▶ Selection:
──────

How the Soft Market Impacts Insurance Agencies

This is part 1 of a 3-part series on soft market resilience

For the past several years, P&C insurance agencies have operated in one of the most favorable market environments in decades. From 2021 through 2025, persistent rate increases across many commercial lines fueled strong organic revenue growth for brokers.

Executive summary: Navigating the shift to a soft market

The P&C insurance market is entering the initial stages of a soft cycle, fundamentally shifting the growth equation for retail agencies. As rate-driven revenue fades, operational resilience becomes the primary differentiator for success.

  • Market deceleration:

    Leading indicators from Swiss Re and Fitch project slower premium growth and increased competition through 2026 as abundant capital enters the market. 
  • The revenue challenge:

    In a soft market, commissions stabilize or decline, requiring agencies to write significantly more volume just to maintain current revenue levels.
  • Workload expansion:

    A "buyer’s market" triggers increased client activity, including more frequent remarketing, quote comparisons, and higher expectations for faster service.
  • A bifurcated reality:

    While property lines are easing, casualty remains firm due to social inflation and "nuclear verdicts," requiring brokers to manage mixed market conditions for their clients.
  • The path to resilience:

    Top-performing agencies are preparing now by investing in operational efficiency, technology enablement, and strategic partnerships to manage higher volumes without sacrificing quality and reclaim the time needed for high-touch client advisory and new business development.

Rising competition & falling rates: The coming challenge for agencies


Agencies grew, even without significantly increasing policy counts, because premiums themselves were rising. But market conditions are beginning to change. Multiple industry outlooks suggest the P&C market is entering the initial stages of a soft market cycle, where pricing pressure eases and competition intensifies. For retail agencies and brokers, this shift carries meaningful implications for revenue growth, operational workload, and client expectations.

Multiple leading industry outlooks confirm that the U.S. property and casualty market is transitioning into a soft phase characterized by slower premium growth and increased competition.

──────

▶ What the exercise asks:
Summarize the soft market article in two sentences.

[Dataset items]

──────

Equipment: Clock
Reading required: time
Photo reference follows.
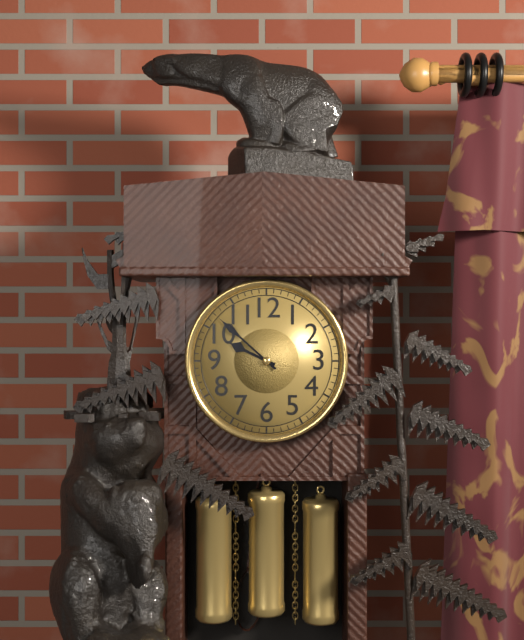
9:52
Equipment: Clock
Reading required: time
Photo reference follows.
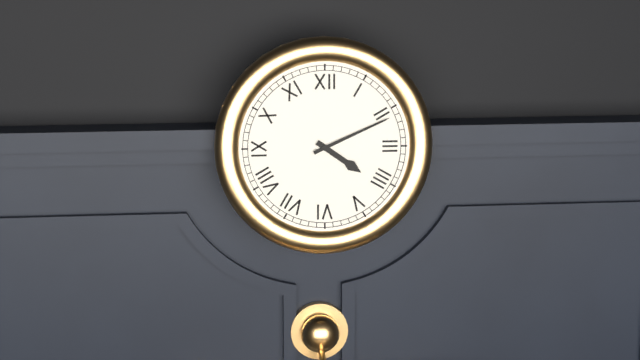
4:11
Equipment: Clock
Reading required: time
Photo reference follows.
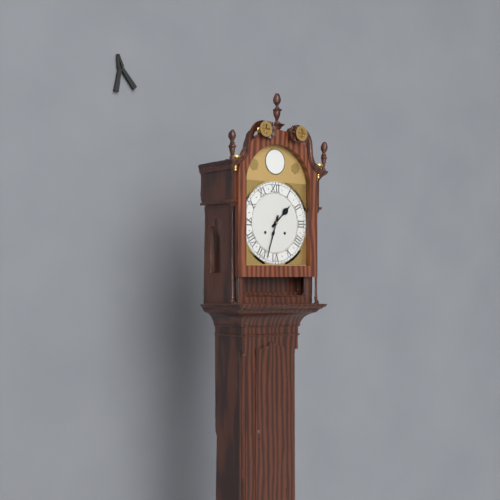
1:33
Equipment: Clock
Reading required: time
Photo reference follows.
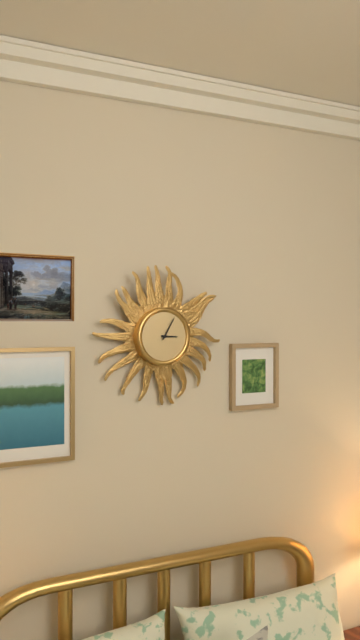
3:05
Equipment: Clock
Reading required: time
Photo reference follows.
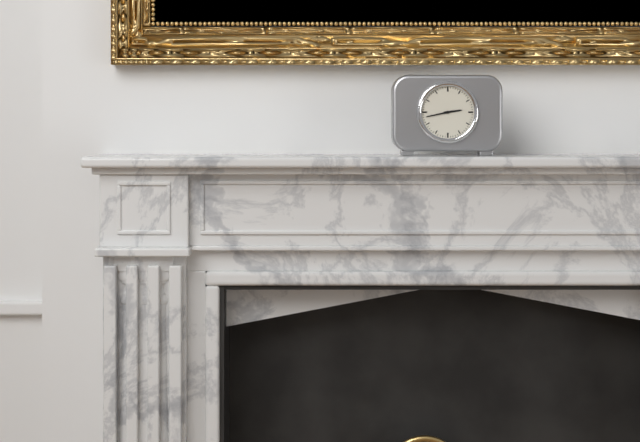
2:43
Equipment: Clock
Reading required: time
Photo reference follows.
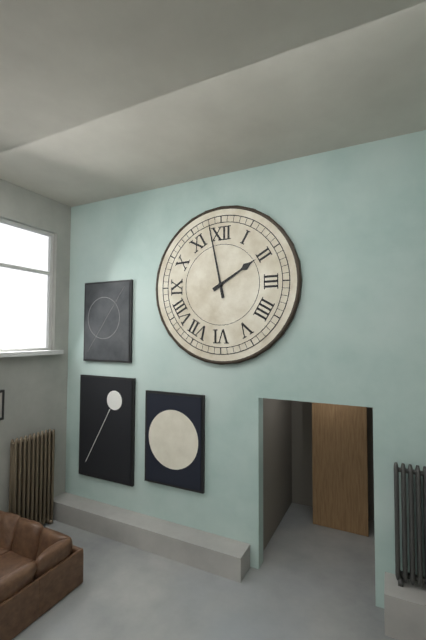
1:58
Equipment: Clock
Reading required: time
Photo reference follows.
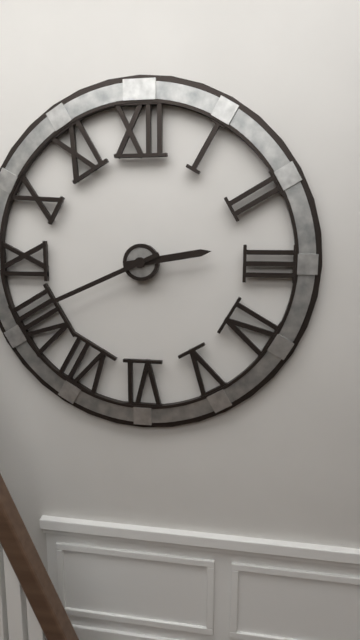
2:41
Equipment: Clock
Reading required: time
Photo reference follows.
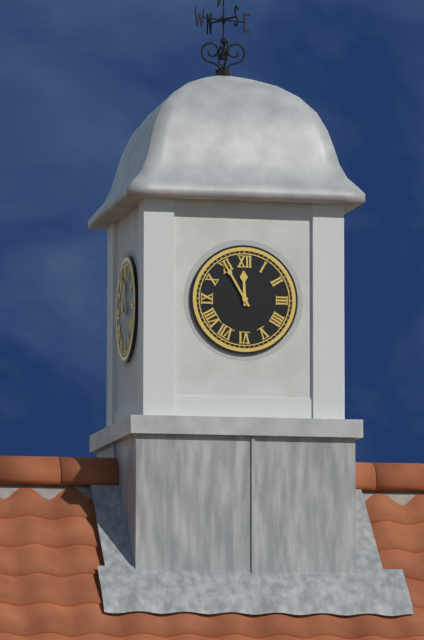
11:55
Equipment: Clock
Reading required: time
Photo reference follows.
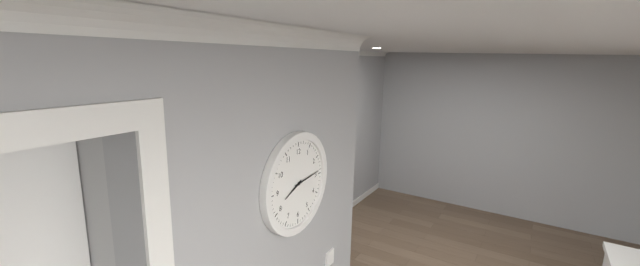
8:14
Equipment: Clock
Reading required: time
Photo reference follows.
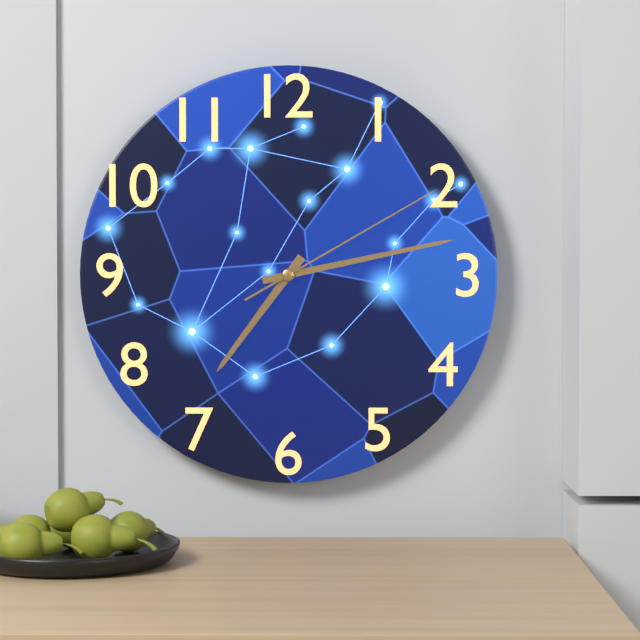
7:13:10
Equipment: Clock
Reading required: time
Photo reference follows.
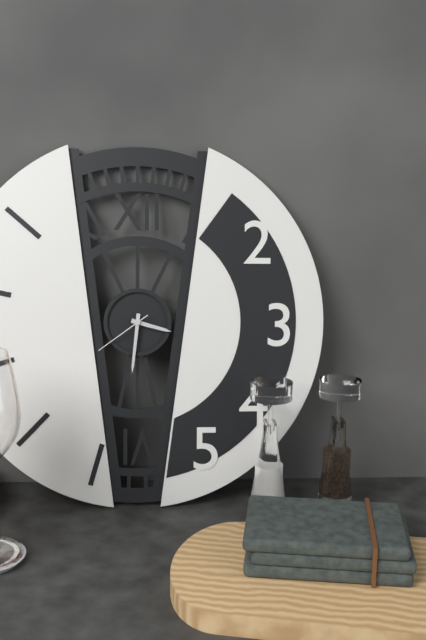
3:31:39
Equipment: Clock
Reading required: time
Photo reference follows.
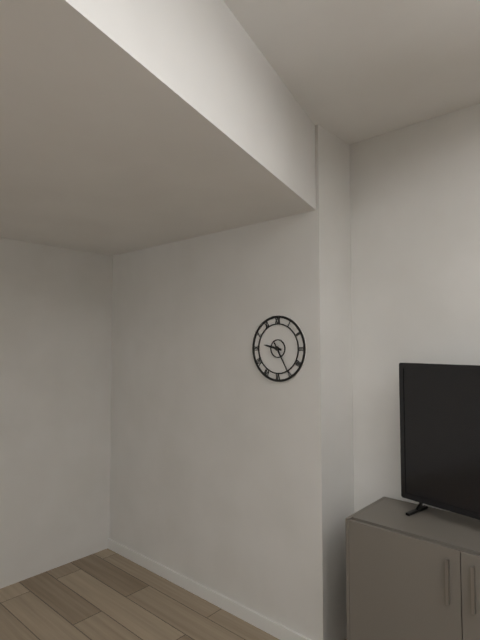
9:25
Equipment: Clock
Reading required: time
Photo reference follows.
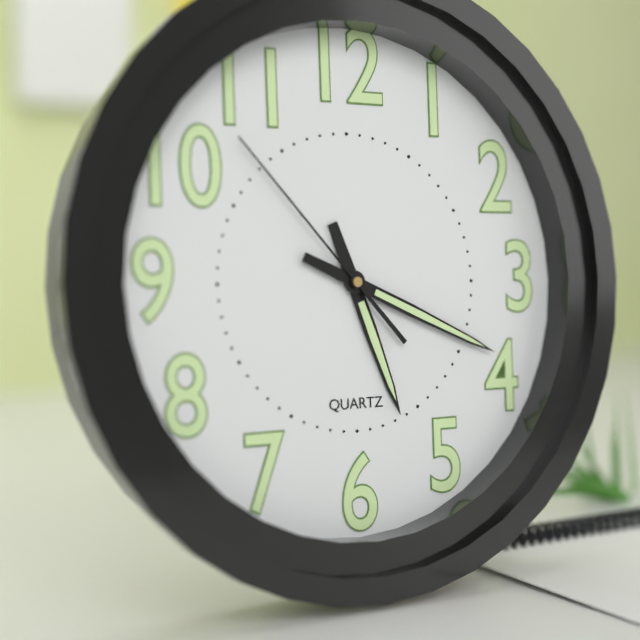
5:19:53
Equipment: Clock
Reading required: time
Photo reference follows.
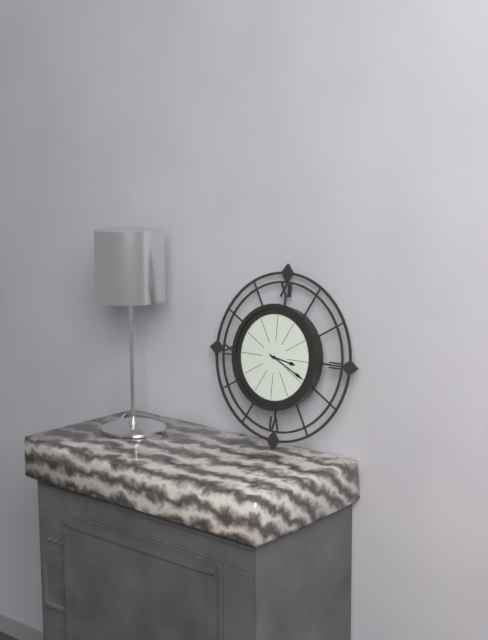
3:19
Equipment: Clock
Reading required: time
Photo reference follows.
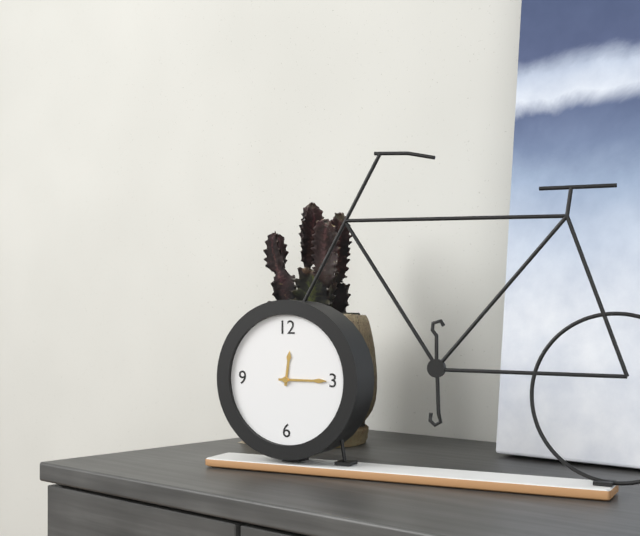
12:15
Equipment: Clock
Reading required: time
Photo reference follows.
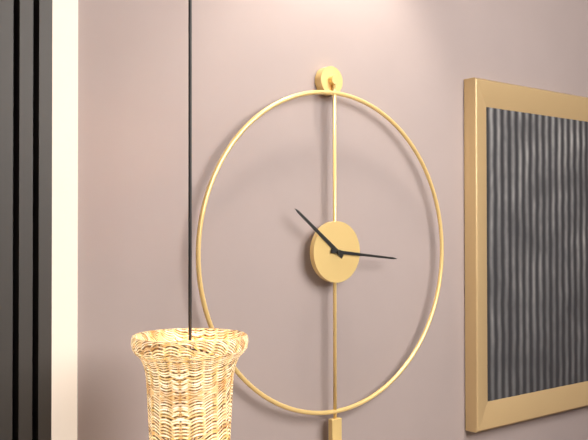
10:16
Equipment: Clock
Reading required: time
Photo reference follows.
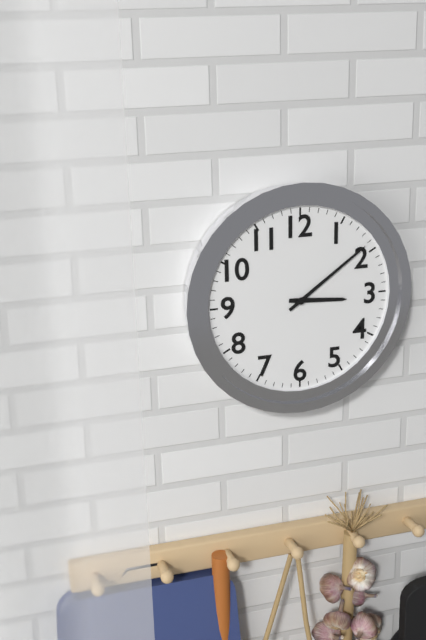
3:09
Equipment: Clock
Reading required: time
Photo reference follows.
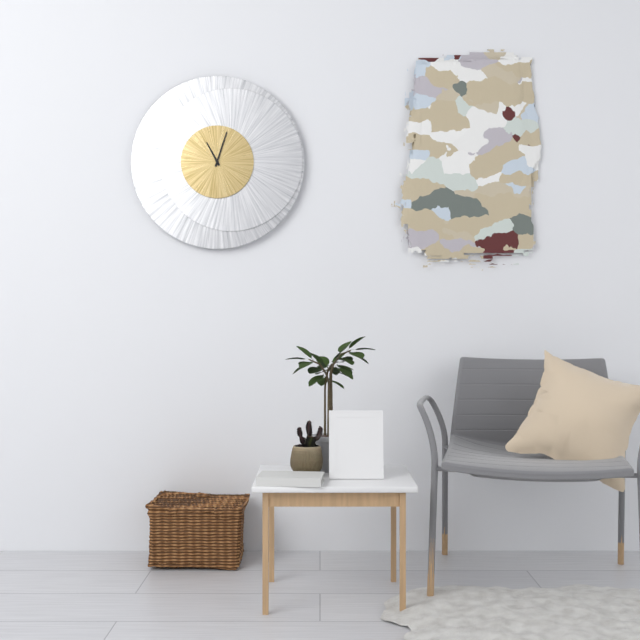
11:03
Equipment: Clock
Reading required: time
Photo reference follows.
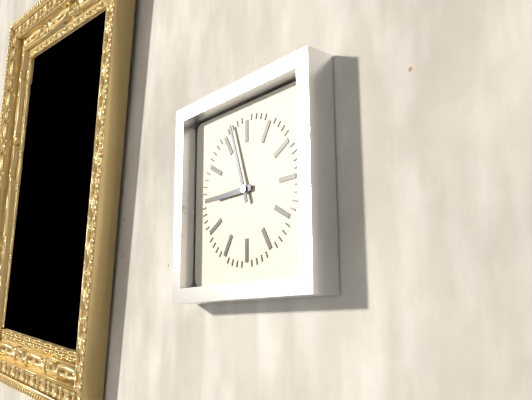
8:57
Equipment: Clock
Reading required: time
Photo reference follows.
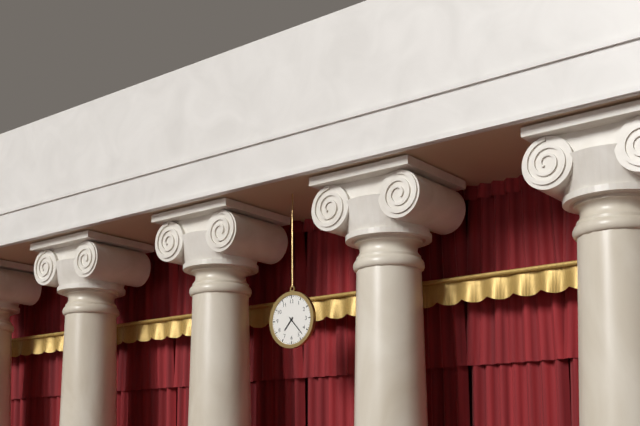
7:23
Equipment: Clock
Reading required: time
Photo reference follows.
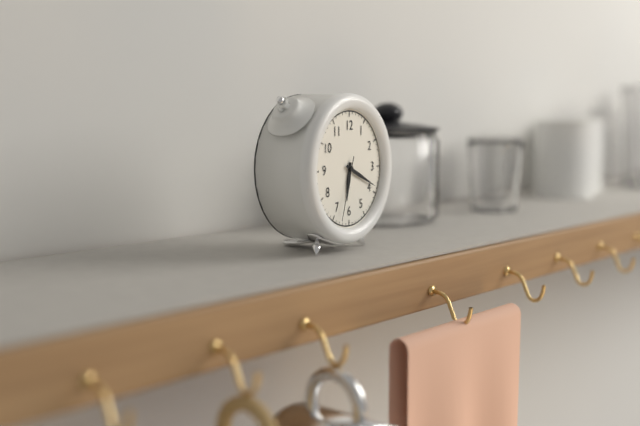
6:19:33
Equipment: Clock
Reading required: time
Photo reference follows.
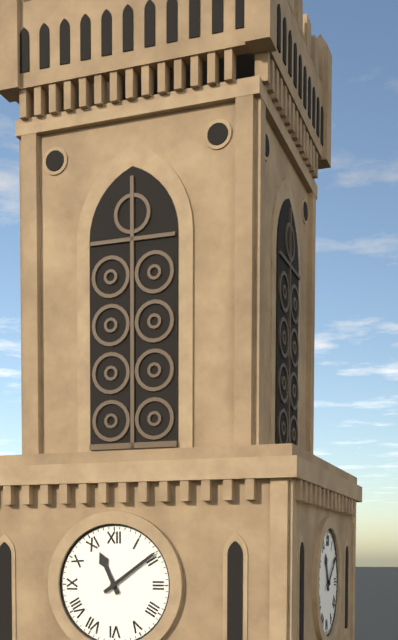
11:09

──────

▶ Problem solution:
After years of rising rates that drove strong revenue growth for brokers from 2021 through 2025, the P&C insurance market is entering the early stages of a soft cycle marked by slower premium growth and more competition. As commissions stabilize or decline and clients demand more remarketing and faster service, top-performing agencies are investing in operational efficiency, technology, and strategic partnerships to handle higher volumes without sacrificing quality.